REPUBLIKA.CO.ID, NEW YORK – Imam Masjid New York Shamsi Ali menjelaskan pandangan yang dikembangkan seolah wanita dalam Islam menjadi warga kelas dua second class citizen.
"Pandangan ini tentunya sengaja dikembangkan untuk memburukkan ajaran Islam di satu sisi. Namun di sisi lain juga menjadi kritikan kepada masyarakat Islam yang jauh dari realita Islam yang sesungguhnya,"ujar dia dalam siaran pers yang diterima Republika.co.id, Ahad (12/3/2023).

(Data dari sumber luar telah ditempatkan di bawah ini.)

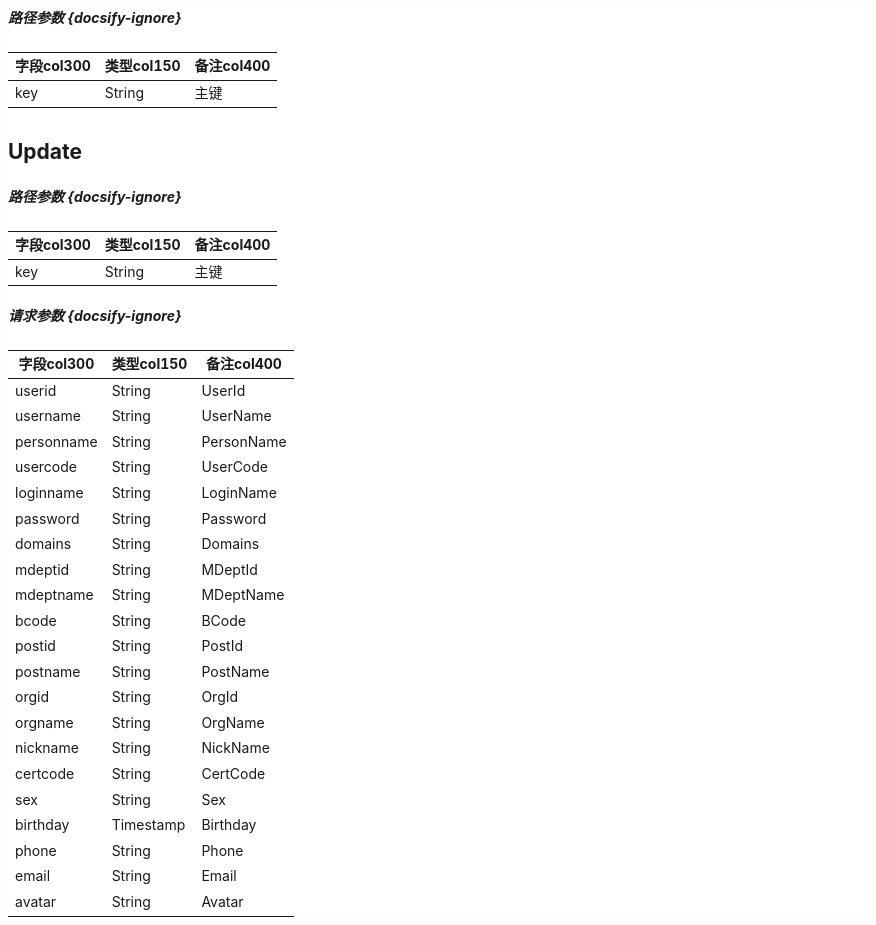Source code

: ##### 路径参数 {docsify-ignore}
|字段col300|类型col150|备注col400|
|---|---|----|
|key|String|主键|




## Update

<el-row>
<div style="width: 80px">
<el-alert center title="PUT" type="warning" :closable="false" ></el-alert>
</div>
<div style="margin-left:5px;width: calc(100% - 85px)">
<el-alert title="/sysemployees/{key}" type="info" :closable="false" ></el-alert>
</div>
</el-row>

##### 路径参数 {docsify-ignore}
|字段col300|类型col150|备注col400|
|---|---|----|
|key|String|主键|



##### 请求参数 {docsify-ignore}
|字段col300|类型col150|备注col400|
|---|---|----|
|userid|String|UserId|
|username|String|UserName|
|personname|String|PersonName|
|usercode|String|UserCode|
|loginname|String|LoginName|
|password|String|Password|
|domains|String|Domains|
|mdeptid|String|MDeptId|
|mdeptname|String|MDeptName|
|bcode|String|BCode|
|postid|String|PostId|
|postname|String|PostName|
|orgid|String|OrgId|
|orgname|String|OrgName|
|nickname|String|NickName|
|certcode|String|CertCode|
|sex|String|Sex|
|birthday|Timestamp|Birthday|
|phone|String|Phone|
|email|String|Email|
|avatar|String|Avatar|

Untuk mengetahui posisi wanita dalam Islam, di bawah ini ada beberapa hal yang perlu kita ketahui yaitu sebagai berikut:
Pertama, harus disadari bahwa equalitas atau kesetaraan gender tidak pernah dimaknai dengan kesamaan (sameness). Karena realita memang dua jenis manusia ini (pria wanita) tidak sama. Alquran menegaskan, “dan tidaklah sama lelaki dan wanita”.
Perbedaan itu tentu selain pada sisi fisikal, juga pada sisi kecenderungan kejiwaan. Hal ini kemudian mengantar kepada terjadi perbedaan-perbedaan dalam peranan dan tanggung dalam kehidupan.
Kedua, penekanan equalitas atau kesetaraan dalam pandangan Islam ada pada nilai (value) kemanusiaan yang didasarkan kepada tabiat dan kapasitas masing-masing. Karenanya peranan dan tanggung jawab kehidupan bisa berbeda. Tapi nilai dan value dalam kehidupan bisa sejajar.
"Seorang pria (suami) yang punya karir hebat di kantornya dan seorang wanita (istri) rumah tangga di rumah bisa memiliki nilai atau value yang sama. Dikarenakan kedua masing-masing memainkan peranan dan tanggung jawab sesuai kapasitasnya dan untuk tujuan yang sama (kebaikan kehidupan)," ujar dia.
Baca juga: Arab Saudi-Iran Sepakat Damai Diprakarsai China, Ini Reaksi Amerika Hingga Negara Arab
Ketiga, sejarah kesetaraan gender dalam Islam kembali ke sejarah awal kehidupan manusia. Gambaran kesetaraan itu disampaikan dalam Alquran ketika Allah SWT memerintahkan Adam dan isterinya untuk tinggal dalam surga.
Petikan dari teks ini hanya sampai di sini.